You may write this project either in Java or Python.

  • If you wish to code in Java, I recommend IntelliJ IDEA. (Click 'Download' and then select 'Community'.)
  • If you use Python, I recommend PyCharm. (Click 'Download Now' and then select 'Community'.)

Both of these IDEs are available on the CS department Linux systems.

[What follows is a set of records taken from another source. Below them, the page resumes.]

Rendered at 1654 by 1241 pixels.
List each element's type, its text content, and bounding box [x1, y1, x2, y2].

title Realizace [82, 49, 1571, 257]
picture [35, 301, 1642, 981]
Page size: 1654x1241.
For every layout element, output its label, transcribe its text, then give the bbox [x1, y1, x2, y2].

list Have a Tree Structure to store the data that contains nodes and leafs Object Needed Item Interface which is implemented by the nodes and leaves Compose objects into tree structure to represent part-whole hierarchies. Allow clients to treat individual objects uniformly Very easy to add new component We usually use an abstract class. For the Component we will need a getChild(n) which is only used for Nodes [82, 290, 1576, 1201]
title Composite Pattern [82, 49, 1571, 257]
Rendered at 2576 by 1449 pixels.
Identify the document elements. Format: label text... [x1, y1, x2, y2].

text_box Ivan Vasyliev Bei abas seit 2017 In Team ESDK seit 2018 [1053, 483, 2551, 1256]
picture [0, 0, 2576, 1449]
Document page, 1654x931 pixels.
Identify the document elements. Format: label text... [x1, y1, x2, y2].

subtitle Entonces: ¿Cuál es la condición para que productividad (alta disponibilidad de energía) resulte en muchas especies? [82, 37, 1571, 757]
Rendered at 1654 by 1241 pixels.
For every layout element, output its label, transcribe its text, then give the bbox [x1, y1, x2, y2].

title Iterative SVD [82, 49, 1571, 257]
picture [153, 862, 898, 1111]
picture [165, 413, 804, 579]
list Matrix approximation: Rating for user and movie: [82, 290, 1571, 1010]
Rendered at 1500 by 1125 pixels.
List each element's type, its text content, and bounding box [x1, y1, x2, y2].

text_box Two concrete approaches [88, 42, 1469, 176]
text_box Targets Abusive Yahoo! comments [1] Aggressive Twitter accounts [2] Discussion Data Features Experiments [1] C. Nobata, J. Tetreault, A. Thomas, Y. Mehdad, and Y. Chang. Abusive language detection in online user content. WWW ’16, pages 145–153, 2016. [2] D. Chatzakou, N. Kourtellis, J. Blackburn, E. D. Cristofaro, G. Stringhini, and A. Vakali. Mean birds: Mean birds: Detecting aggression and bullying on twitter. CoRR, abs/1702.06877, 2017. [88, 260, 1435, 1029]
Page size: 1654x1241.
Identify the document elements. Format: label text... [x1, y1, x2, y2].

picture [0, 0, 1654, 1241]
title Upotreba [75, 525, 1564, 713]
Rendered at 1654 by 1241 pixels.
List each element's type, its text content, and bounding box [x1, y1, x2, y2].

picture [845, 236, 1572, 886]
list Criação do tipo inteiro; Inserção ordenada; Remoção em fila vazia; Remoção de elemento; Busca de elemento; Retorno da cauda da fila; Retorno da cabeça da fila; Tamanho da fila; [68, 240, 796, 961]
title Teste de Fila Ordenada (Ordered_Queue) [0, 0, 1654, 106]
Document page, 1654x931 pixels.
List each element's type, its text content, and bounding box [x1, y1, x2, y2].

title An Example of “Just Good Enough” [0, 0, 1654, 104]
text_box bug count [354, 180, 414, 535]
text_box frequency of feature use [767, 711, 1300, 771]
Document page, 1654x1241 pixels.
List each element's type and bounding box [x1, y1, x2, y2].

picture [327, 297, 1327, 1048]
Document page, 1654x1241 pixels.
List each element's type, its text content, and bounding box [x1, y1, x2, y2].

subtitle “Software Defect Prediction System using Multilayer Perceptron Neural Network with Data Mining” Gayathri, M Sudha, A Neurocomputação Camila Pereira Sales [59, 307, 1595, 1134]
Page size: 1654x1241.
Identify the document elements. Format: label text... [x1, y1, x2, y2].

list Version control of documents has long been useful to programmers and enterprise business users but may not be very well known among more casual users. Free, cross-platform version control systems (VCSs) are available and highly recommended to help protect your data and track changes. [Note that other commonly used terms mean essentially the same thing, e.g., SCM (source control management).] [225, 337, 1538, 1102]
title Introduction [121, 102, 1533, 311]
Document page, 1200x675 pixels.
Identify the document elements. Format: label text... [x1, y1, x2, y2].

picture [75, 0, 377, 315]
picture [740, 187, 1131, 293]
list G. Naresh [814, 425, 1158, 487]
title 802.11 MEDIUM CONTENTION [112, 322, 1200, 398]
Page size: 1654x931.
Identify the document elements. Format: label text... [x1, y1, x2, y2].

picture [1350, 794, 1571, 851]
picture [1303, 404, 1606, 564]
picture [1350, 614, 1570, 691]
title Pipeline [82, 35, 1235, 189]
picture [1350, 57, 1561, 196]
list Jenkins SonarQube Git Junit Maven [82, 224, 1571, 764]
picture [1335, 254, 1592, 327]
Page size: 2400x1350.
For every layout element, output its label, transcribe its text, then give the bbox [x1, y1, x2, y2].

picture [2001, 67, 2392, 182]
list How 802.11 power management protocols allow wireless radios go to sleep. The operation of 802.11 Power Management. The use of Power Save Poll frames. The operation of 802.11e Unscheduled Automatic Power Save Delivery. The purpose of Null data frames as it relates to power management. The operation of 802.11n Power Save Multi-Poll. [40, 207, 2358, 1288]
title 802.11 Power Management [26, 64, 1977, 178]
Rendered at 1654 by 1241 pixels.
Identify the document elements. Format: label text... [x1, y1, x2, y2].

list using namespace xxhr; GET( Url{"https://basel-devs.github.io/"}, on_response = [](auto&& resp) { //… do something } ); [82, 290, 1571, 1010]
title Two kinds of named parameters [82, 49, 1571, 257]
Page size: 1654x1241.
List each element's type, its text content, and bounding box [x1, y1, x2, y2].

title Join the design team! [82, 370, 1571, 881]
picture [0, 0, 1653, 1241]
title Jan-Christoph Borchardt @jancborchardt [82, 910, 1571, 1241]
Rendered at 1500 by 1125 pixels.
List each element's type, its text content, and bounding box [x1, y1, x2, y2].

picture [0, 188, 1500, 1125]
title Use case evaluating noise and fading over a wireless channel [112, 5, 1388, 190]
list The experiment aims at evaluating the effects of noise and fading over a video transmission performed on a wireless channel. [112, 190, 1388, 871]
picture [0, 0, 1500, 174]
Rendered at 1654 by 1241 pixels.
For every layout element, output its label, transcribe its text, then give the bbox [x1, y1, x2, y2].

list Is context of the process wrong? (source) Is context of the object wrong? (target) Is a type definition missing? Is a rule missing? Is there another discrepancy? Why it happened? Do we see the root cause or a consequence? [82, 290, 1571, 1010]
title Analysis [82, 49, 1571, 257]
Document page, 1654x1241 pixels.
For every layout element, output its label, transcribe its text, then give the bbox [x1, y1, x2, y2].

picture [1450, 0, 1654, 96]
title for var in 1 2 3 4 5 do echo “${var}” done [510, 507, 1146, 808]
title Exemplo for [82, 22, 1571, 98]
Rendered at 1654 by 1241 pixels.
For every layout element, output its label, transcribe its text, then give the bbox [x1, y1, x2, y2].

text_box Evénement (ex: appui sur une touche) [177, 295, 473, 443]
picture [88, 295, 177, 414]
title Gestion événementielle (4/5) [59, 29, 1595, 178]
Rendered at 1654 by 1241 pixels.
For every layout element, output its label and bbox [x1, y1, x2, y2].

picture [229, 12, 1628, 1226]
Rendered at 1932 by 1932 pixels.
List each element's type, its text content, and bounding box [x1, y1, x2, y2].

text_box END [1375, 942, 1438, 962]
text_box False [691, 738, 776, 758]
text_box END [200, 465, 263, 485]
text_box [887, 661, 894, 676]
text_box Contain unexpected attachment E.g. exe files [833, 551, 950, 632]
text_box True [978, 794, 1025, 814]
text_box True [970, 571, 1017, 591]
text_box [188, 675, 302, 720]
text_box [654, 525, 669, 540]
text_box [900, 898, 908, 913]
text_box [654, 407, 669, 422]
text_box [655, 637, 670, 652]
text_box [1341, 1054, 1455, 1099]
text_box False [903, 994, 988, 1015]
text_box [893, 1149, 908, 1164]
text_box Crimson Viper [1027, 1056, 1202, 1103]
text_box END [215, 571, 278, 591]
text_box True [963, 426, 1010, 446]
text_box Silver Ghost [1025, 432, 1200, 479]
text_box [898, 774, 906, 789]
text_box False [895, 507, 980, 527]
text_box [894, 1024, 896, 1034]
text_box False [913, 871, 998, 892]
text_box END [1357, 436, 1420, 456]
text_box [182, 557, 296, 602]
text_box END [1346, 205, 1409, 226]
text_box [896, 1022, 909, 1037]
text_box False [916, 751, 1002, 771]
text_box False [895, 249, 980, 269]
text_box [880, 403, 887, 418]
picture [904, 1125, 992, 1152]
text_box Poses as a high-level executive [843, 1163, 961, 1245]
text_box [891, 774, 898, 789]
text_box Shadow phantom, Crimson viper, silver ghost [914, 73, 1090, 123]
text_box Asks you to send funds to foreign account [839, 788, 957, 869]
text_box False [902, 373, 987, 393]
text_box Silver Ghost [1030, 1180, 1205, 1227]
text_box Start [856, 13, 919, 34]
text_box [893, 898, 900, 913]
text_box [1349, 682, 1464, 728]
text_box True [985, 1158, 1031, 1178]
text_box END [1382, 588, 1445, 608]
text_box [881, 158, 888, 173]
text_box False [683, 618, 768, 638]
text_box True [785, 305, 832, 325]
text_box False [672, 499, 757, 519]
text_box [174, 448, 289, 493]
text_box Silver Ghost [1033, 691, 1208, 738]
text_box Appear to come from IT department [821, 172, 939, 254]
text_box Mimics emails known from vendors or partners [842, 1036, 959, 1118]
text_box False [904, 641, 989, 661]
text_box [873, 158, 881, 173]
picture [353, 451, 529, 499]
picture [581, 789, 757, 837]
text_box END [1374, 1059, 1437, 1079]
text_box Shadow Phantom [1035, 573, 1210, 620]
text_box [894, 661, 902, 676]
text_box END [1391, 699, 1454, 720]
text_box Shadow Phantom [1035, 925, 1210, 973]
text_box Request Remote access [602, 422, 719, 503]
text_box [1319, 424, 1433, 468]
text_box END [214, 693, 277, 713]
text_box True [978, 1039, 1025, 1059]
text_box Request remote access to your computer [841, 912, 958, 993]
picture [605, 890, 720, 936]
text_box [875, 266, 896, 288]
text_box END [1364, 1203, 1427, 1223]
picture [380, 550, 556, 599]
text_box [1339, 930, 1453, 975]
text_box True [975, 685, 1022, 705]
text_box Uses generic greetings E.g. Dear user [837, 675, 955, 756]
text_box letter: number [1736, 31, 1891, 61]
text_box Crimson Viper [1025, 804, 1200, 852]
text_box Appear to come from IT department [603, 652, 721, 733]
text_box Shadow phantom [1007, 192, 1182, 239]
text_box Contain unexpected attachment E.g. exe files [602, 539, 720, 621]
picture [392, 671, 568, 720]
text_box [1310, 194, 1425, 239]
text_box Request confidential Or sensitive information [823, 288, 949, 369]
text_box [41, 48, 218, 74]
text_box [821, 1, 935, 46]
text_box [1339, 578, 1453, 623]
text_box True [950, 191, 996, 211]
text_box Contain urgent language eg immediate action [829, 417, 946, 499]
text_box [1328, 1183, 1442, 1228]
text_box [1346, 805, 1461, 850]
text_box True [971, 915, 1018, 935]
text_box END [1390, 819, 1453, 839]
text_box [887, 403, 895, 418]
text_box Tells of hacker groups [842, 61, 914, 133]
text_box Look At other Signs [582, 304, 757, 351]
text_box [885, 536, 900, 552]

Please choose a language with which you are familiar and can use confidently. It is absolutely not recommended to change languages part-way through the project.

Specifications

Lexical Analyser

The lexical analyser (“lexer”) is designed to isolate tokens from an input source file containing a program written in a language it is programmed to recognise.

Full specification.

Parser

The function of the parser is to ensure that the stream of tokens conforms to the rules of the language; that is, that the input is syntactically correct.

Full specification.

Resources

Submission Guidelines

All components are due by 11.59:59 pm on the date specified. Late work will be subject to the late policy as described.

Please note that the due date for the complete compiler, Sunday, 12th May, 2019, is to ensure that you have at least two full days of the Study Period free from requirements for this class. Consequently, no late work will be accepted for the final project submission (except in the case of extenuating circumstances).

General Instructions

  • You should submit your assignments using the CS Dropbox facility.
  • Supply one test file with your code.
  • You must include a README.txt file with your submission, detailing any necessary information (e.g. how to run the code, any issues with the program). This file should also list any noteworthy changes to code for previous phases included in the current submission.

CS Dropbox

To submit your work, ensure that you are logged into your Vassar CS account and use the following command:

submit331 [assignment_ID] [directory_to_submit]

If you have any problems with this, please contact me or Mr Jerry Bailie, the CS IT manager, as soon as possible.

Directory Names

The following directory names should be used to submit your code:

Component Assignment_ID
Lexical Analyser 01_Lexer
Parser 02_Parser
Symbol Tables and
Semantic Actions (part 1)
03_SemAct1
Semantic Actions (part 2) 04_SemAct2
Semantic Actions (part 3) 05_SemAct3
Semantic Actions (part 4) 06_SemAct4
Complete compiler 07_Complete

As well as permitting an overview of the development of your compiler, this also ensures that there is at least one backup of your work.

Late Policy

General Policy

  • Work submitted late will be subject to a 10% penalty per day or part day late. This is a flat, not multiplicative, penalty: for example, work submitted 2 days late will incur a penalty of 20% subtracted from the base assessed grade.
  • Work submitted more than 4 days late will receive a grade of zero.
  • This policy does not apply in the case of established academic easement (mitigating circumstances, athletic fixtures, etc.).
  • This policy is in abeyance for the duration of any Slip Days claimed for that phase.

Slip Days

Slip Days (sometimes known as 'Grace Days') are days which may be invoked for any project submission if a student feels that they need more time to complete the work for that phase.

  1. A Slip Day is used to 'forgive' one (1) day's lateness for a project submission, no questions asked. There are two exceptions:
    1. Slip Days may not be applied to the paper exam.
    2. Slip Days may not be applied to the final submission.
  2. Each student has five (5) Slip Days for the whole semester.
  3. To claim Slip Days, you must request them by email no later than 12 hours before the deadline (i.e. by 12 noon on the due date).
  4. No single phase of the project may have more than two (2) Slip Days applied to it.
  5. The final submission (the completed project) may not have Slip Days applied to it.
  6. Once Slip Days are claimed, they are considered spent and cannot be recovered.
  7. If work is submitted late, it is subject to the usual penalty at the rate which would have been incurred had the Slip Day(s) not been applied. (i.e. if you ask for two Slip Days but submit the day after the second Slip Day concludes, the work is 3 days late and will be subject to the standard 30% penalty.)